SPIEGEL: You’ve been the leader of a very successful state for a long time. Returning from your time in China, are you afraid for Singapore’s future?
Mr. Lee: I saw it coming from the late 1980s. Deng Xiaoping started this in 1978. He visited Bangkok, Kuala Lumpur and Singapore in November 1978. I think that visit shocked him because he expected three backward cities. Instead he saw three modern cities and he knew that communism — the politics of the iron rice bowl — did not work. So, at the end of December, he announced his open door policy. He started free trade zones and from there, they extended it and extended it. Now they have joined the WTO and the whole country is a free trade zone.
SPIEGEL: But has China’s success not become dangerous for Singapore?
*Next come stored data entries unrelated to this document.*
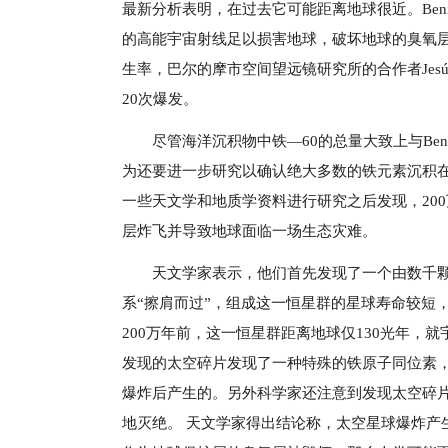
最新分析表明，在过去它可能距离地球很近。Bení
的高能宇宙射线足以损害地球，破坏地球的臭氧
生率，巴尔的摩市空间望远镜研究所的合作者Jesús M
20次爆发。
尽管海洋沉积物中铁—60的总量大致上与Benít
为还要进一步研究以确认绝大多数的铁元素沉积在
一些天文学和地质学资料进行研究之后发现，20
层炸飞并导致地球面临一场生态灾难。
天文学家表示，他们首先发现了一个由数千
系“擦肩而过”，组成这一恒星群的星球寿命较短
200万年前，这一恒星群距离地球仅130光年，
发现的太空碎片发现了一种特殊的铁原子同位素
爆炸后产生的。另外科学家还注意到发现太空碎片
地灭绝。 天文学家得出结论称，太空星球爆炸产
Mr. Lee: We have watched this transformation and the speed at which it is happening. As many of my people tell me, it’s scary. They learn so fast. Our people set up businesses in Shanghai or Suzhou and they employ Chinese at lower wages than Singapore Chinese. After three years, they say: “Look, I can do that work, I want the same pay.” So it is a very serious challenge for us to move aside and not collide with them. We have to move to areas where they cannot move.
SPIEGEL: Such as?
Mr. Lee: Such as where the rule of law, intellectual property and security of production systems are required, because for them to establish that, it will take 20 to 30 years. We are concentrating on bio medicine, pharmaceuticals and all products requiring protection of intellectual property rights. No pharmaceutical company is going to go have its precious patents disclosed. So that is why they are here in Singapore and not in China.
SPIEGEL: But the Chinese are moving too. They bought parts of IBM and are trying to take over the American oil company Unocal.
Mr. Lee: They are learning. They have learnt takeovers and mergers from the Americans. They know that if they try to sell their computers with a Chinese brand it will take them decades in America, but if they buy IBM, they can inject their technology and low cost into IBM’s brand name, and they will gain access to the market much faster.
SPIEGEL: But how afraid should the West be?
Mr. Lee: It’s stupid to be afraid. It’s going to happen. I console myself this way. Suppose, China had never gone communist in 1949, suppose the Nationalist government had worked with the Americans — China would be the great power in Asia — not Japan, not Korea, not Hong Kong, not Singapore. Because China isolated itself, development took place on the periphery of Asia first.